The prescient politics of Tintin: The character was in effect Hergé’s alter ego, reflecting his intense interest in news and contemporary affairs (Michael Farr, January 9, 2025, The Spectator)
Already in that first Soviet adventure, we have the Bolsheviks seizing the grain of the peasant farmers for their own stockpiles, leading to famine and starvation. Hergé had read up on the Soviet grain procurement crisis of the previous year (1928) and in his narrative anticipates the alienation of grain and property from the kulaks, the land-owning peasantry, that came in 1930-31 after the book’s publication.

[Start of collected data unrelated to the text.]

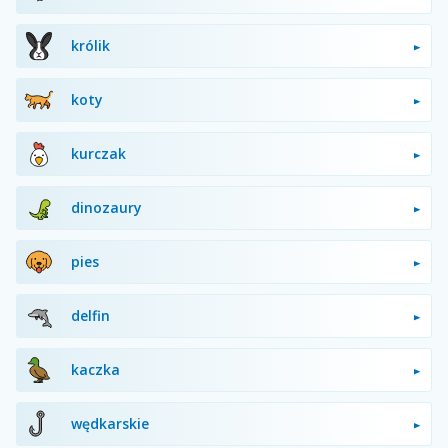
królik
koty
kurczak
dinozaury
pies
delfin
kaczka
wędkarskie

The Great Famine of 1932-33 that killed millions of Ukrainians and others followed as a consequence of Stalin’s policies, exposed by Tintin and condemned by Hergé.
Politics was never far from Hergé’s agenda. National Guardsmen drive Native Americans off the reservation at bayonet point after oil has been struck on their land in Tintin in America (1932). But the next deep political involvement came with The Blue Lotus in 1934. Here, against the trend of western sentiment, Hergé sided with the Chinese against Japanese agitation and aggression in Manchuria. He depicts the staged Mukden incident when in September 1931 Japanese saboteurs blew up the South Manchuria Railway tracks. […]
Politics was also at the core of King Ottokar’s Scepter (1938) inspired by Nazi Germany’s Anschluss, or absorption of neighboring Austria, in March of that year and anticipating its takeover of the Sudetenland and the threat posed to some of the vulnerable kingdoms of central Europe. Tintin thwarts the plot hatched by the unsubtly named fascist Müsstler — an amalgamation of Mussolini and Hitler — allowing the king to retain his throne and his kingdom, the fictional Balkan nation of Syldavia, to remain intact.